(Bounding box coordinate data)
*-*-*

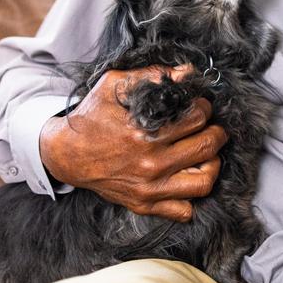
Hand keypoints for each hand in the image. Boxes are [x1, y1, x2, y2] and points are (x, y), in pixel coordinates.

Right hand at [39, 65, 226, 220]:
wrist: (65, 154)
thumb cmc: (91, 116)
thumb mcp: (114, 85)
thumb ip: (151, 75)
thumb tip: (187, 72)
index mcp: (145, 133)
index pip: (197, 118)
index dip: (203, 107)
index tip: (199, 106)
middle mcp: (150, 164)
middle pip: (207, 147)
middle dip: (216, 132)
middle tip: (211, 126)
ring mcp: (148, 189)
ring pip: (204, 182)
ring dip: (212, 164)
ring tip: (206, 153)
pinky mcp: (143, 205)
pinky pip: (184, 210)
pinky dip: (192, 196)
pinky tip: (187, 177)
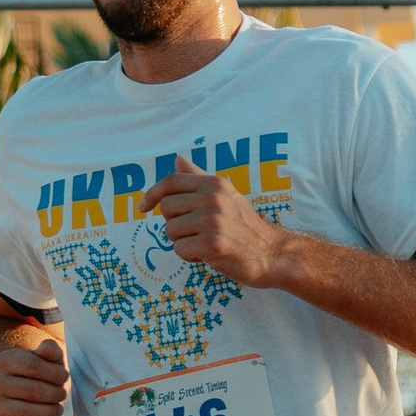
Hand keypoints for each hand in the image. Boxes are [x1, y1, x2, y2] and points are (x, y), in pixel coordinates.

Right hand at [0, 319, 70, 415]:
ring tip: (58, 409)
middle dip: (55, 394)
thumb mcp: (49, 358)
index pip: (32, 365)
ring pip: (26, 413)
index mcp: (3, 360)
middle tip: (62, 394)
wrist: (26, 392)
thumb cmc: (42, 373)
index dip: (54, 373)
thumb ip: (50, 350)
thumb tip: (48, 350)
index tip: (64, 376)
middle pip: (31, 391)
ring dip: (50, 412)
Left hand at [139, 163, 286, 285]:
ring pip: (170, 231)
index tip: (142, 207)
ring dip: (182, 243)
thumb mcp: (226, 195)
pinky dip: (190, 257)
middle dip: (174, 224)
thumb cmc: (245, 226)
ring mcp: (214, 221)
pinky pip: (180, 250)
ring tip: (203, 244)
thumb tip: (178, 158)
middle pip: (166, 208)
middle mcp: (213, 198)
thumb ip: (200, 177)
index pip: (171, 181)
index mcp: (214, 184)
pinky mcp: (213, 244)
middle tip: (195, 232)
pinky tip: (208, 256)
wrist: (272, 254)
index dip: (151, 194)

*-*-*

Task to carry out:
Restate exactly the lines running from the line with "thumb tip: (178, 158)" to the end of the entries above, both ends included.

Exercise solution:
thumb tip: (178, 158)
middle pip: (166, 208)
middle mcp: (213, 198)
thumb ip: (200, 177)
index pip: (171, 181)
index mcp: (214, 184)
pinky mcp: (213, 244)
middle tip: (195, 232)
pinky tip: (208, 256)
wrist: (272, 254)
index dip: (151, 194)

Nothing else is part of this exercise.